Building Profiles
Criminal profiling begins at the crime scene and in the interrogation room.
These moments reveal behaviour under pressure and provide critical insight into deception, motive, and personality or conflict of values. Usually, an interrogator, most often a detective or trained investigator, conducts the confrontation, while criminal profilers and behavioural analysts observe.
Setup of the Interrogation Room The environment is deliberately chosen based on what is known about the suspect. Sometimes the room is designed to make the suspect comfortable, encouraging openness and cooperation. Other times, a more intimidating environment is used to elicit stress responses. Observers capture subtle cues in behaviour, emotional shifts, and reactions, giving critical insight for profiling. Modern interrogations often use cameras instead of two-way mirrors, which prevents distractions and allows suspects to forget they are being observed, preserving authentic reactions.

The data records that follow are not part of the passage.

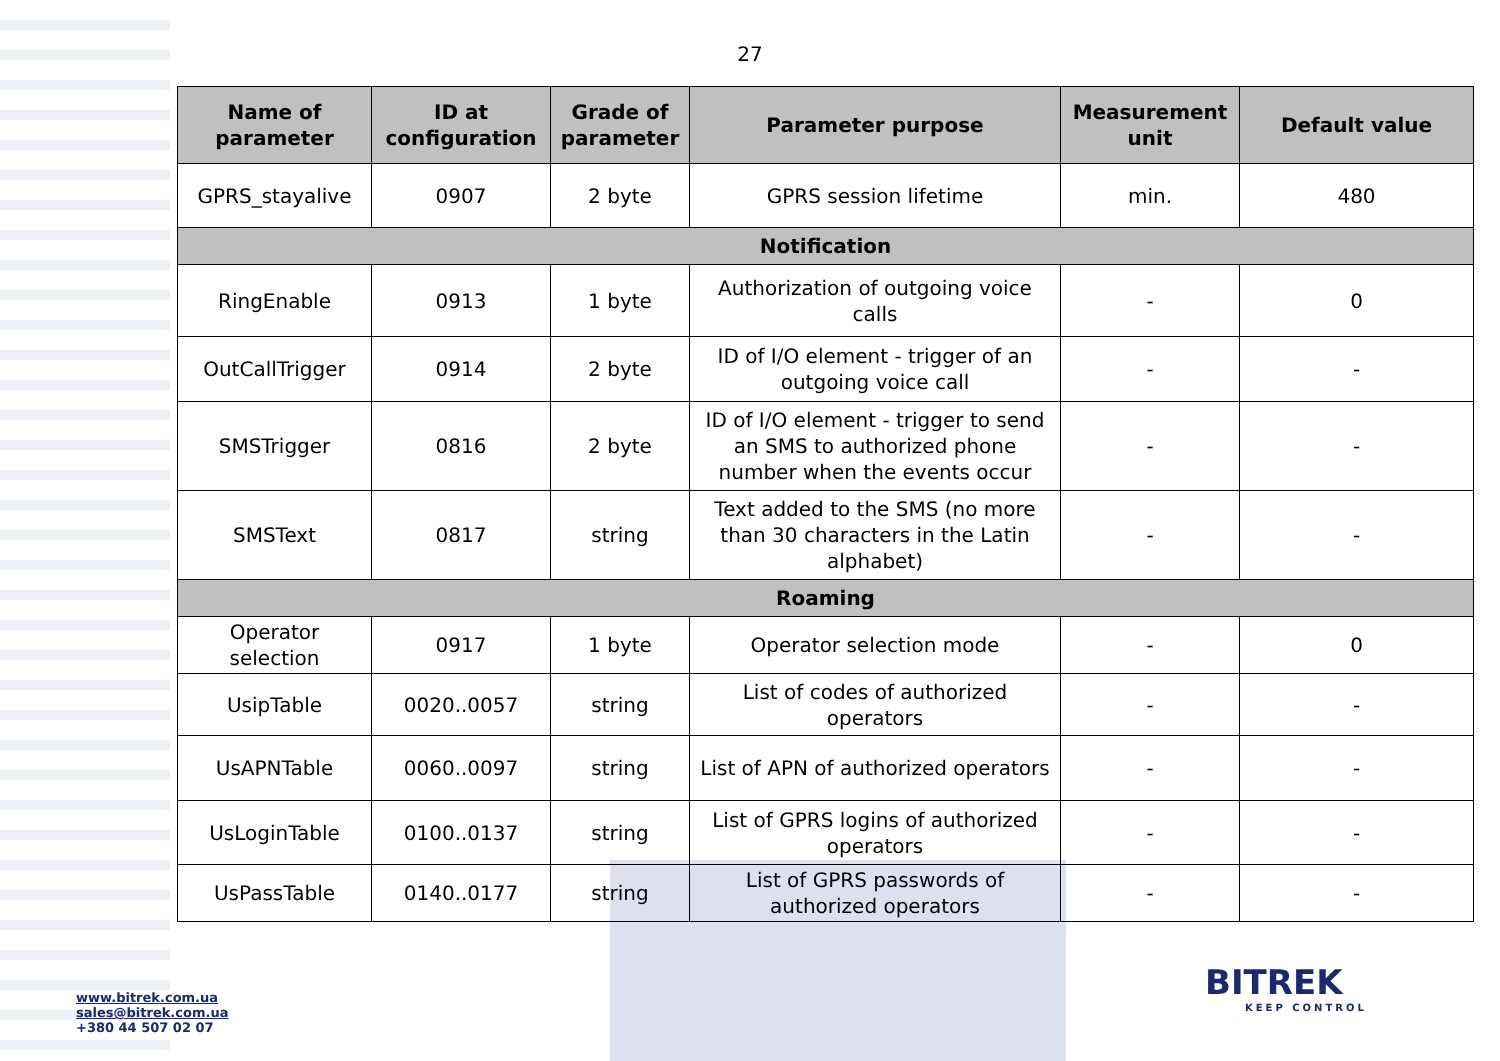27
| Name of parameter | ID at configuration | Grade of parameter | Parameter purpose | Measurement unit | Default value |
| --- | --- | --- | --- | --- | --- |
| GPRS_stayalive | 0907 | 2 byte | GPRS session lifetime | min. | 480 |
| Notification | | | | | |
| RingEnable | 0913 | 1 byte | Authorization of outgoing voice calls | - | 0 |
| OutCallTrigger | 0914 | 2 byte | ID of I/O element - trigger of an outgoing voice call | - | - |
| SMSTrigger | 0816 | 2 byte | ID of I/O element - trigger to send an SMS to authorized phone number when the events occur | - | - |
| SMSText | 0817 | string | Text added to the SMS (no more than 30 characters in the Latin alphabet) | - | - |
| Roaming | | | | | |
| Operator selection | 0917 | 1 byte | Operator selection mode | - | 0 |
| UsipTable | 0020..0057 | string | List of codes of authorized operators | - | - |
| UsAPNTable | 0060..0097 | string | List of APN of authorized operators | - | - |
| UsLoginTable | 0100..0137 | string | List of GPRS logins of authorized operators | - | - |
| UsPassTable | 0140..0177 | string | List of GPRS passwords of authorized operators | - | - |
www.bitrek.com.ua
sales@bitrek.com.ua
+380 44 507 02 07
BITREK
KEEP CONTROL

The Reid Technique Developed in 1947 by John E. Reid and formalized in the 1950s, the Reid Technique is one of the most widely used interrogation methods, particularly in the United States. Its structured framework moves a suspect from denial toward admission while generating extensive behavioural data valuable for criminal profiling.

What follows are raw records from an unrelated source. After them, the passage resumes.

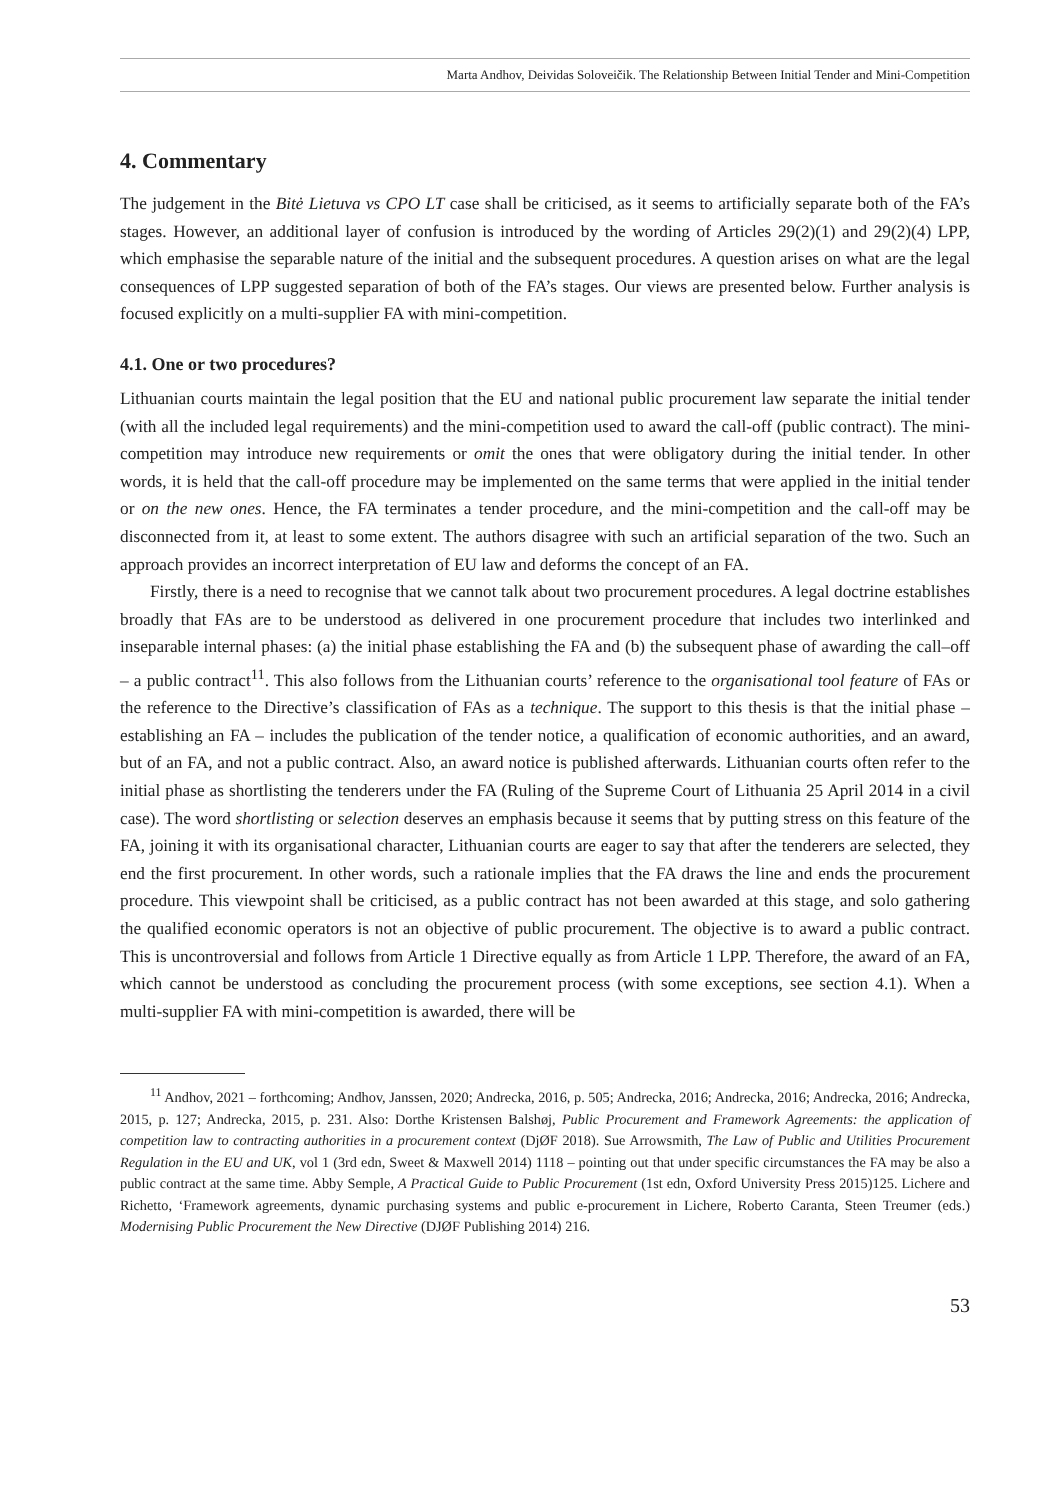Marta Andhov, Deividas Soloveičik. The Relationship Between Initial Tender and Mini-Competition
4. Commentary
The judgement in the Bitė Lietuva vs CPO LT case shall be criticised, as it seems to artificially separate both of the FA’s stages. However, an additional layer of confusion is introduced by the wording of Articles 29(2)(1) and 29(2)(4) LPP, which emphasise the separable nature of the initial and the subsequent procedures. A question arises on what are the legal consequences of LPP suggested separation of both of the FA’s stages. Our views are presented below. Further analysis is focused explicitly on a multi-supplier FA with mini-competition.
4.1. One or two procedures?
Lithuanian courts maintain the legal position that the EU and national public procurement law separate the initial tender (with all the included legal requirements) and the mini-competition used to award the call-off (public contract). The mini-competition may introduce new requirements or omit the ones that were obligatory during the initial tender. In other words, it is held that the call-off procedure may be implemented on the same terms that were applied in the initial tender or on the new ones. Hence, the FA terminates a tender procedure, and the mini-competition and the call-off may be disconnected from it, at least to some extent. The authors disagree with such an artificial separation of the two. Such an approach provides an incorrect interpretation of EU law and deforms the concept of an FA.
Firstly, there is a need to recognise that we cannot talk about two procurement procedures. A legal doctrine establishes broadly that FAs are to be understood as delivered in one procurement procedure that includes two interlinked and inseparable internal phases: (a) the initial phase establishing the FA and (b) the subsequent phase of awarding the call–off – a public contract<sup>11</sup>. This also follows from the Lithuanian courts’ reference to the organisational tool feature of FAs or the reference to the Directive’s classification of FAs as a technique. The support to this thesis is that the initial phase – establishing an FA – includes the publication of the tender notice, a qualification of economic authorities, and an award, but of an FA, and not a public contract. Also, an award notice is published afterwards. Lithuanian courts often refer to the initial phase as shortlisting the tenderers under the FA (Ruling of the Supreme Court of Lithuania 25 April 2014 in a civil case). The word shortlisting or selection deserves an emphasis because it seems that by putting stress on this feature of the FA, joining it with its organisational character, Lithuanian courts are eager to say that after the tenderers are selected, they end the first procurement. In other words, such a rationale implies that the FA draws the line and ends the procurement procedure. This viewpoint shall be criticised, as a public contract has not been awarded at this stage, and solo gathering the qualified economic operators is not an objective of public procurement. The objective is to award a public contract. This is uncontroversial and follows from Article 1 Directive equally as from Article 1 LPP. Therefore, the award of an FA, which cannot be understood as concluding the procurement process (with some exceptions, see section 4.1). When a multi-supplier FA with mini-competition is awarded, there will be
<sup>11</sup> Andhov, 2021 – forthcoming; Andhov, Janssen, 2020; Andrecka, 2016, p. 505; Andrecka, 2016; Andrecka, 2016; Andrecka, 2016; Andrecka, 2015, p. 127; Andrecka, 2015, p. 231. Also: Dorthe Kristensen Balshøj, Public Procurement and Framework Agreements: the application of competition law to contracting authorities in a procurement context (DjØF 2018). Sue Arrowsmith, The Law of Public and Utilities Procurement Regulation in the EU and UK, vol 1 (3rd edn, Sweet & Maxwell 2014) 1118 – pointing out that under specific circumstances the FA may be also a public contract at the same time. Abby Semple, A Practical Guide to Public Procurement (1st edn, Oxford University Press 2015)125. Lichere and Richetto, ‘Framework agreements, dynamic purchasing systems and public e-procurement in Lichere, Roberto Caranta, Steen Treumer (eds.) Modernising Public Procurement the New Directive (DJØF Publishing 2014) 216.
53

The technique relies on identifying behavioural and psychological stress, often referred to as hot spots: inconsistencies, emotional shifts, defensive reactions, or changes in speech, posture, and facial expression when sensitive topics arise. Criminal profilers observe these moments as indicators of pressure points, value conflicts, and motive.
The Reid Technique relies on nine steps, designed to gradually move a suspect from denial toward admission while revealing behavioural cues useful for profiling:
Positive Confrontation: The interrogator confidently states that the evidence indicates the suspect’s involvement.
Theme Development: Moral, emotional, or situational explanations are presented to make it easier for the suspect to rationalize the truth.
Handling Denials: Early denials are interrupted or discouraged to prevent the suspect from reinforcing a false narrative.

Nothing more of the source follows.